-- Task requirements --
Transcribe the data exactly, omitting whatever pictures it holds.
BEGIN Data for this task
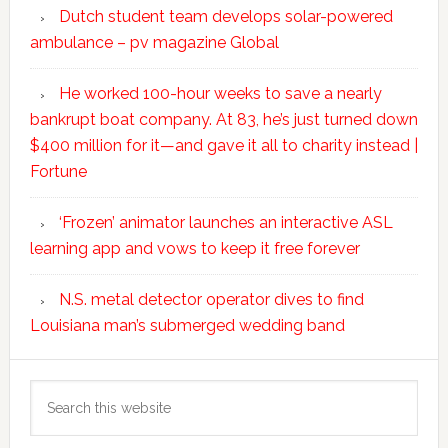
Dutch student team develops solar-powered
ambulance – pv magazine Global
He worked 100-hour weeks to save a nearly
bankrupt boat company. At 83, he’s just turned down
$400 million for it—and gave it all to charity instead |
Fortune
‘Frozen’ animator launches an interactive ASL
learning app and vows to keep it free forever
N.S. metal detector operator dives to find
Louisiana man’s submerged wedding band
Search
this
website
END Data for this task
-- Problem solution --
Dutch student team develops solar-powered
ambulance – pv magazine Global
He worked 100-hour weeks to save a nearly
bankrupt boat company. At 83, he’s just turned down
$400 million for it—and gave it all to charity instead |
Fortune
‘Frozen’ animator launches an interactive ASL
learning app and vows to keep it free forever
N.S. metal detector operator dives to find
Louisiana man’s submerged wedding band
Search
this
website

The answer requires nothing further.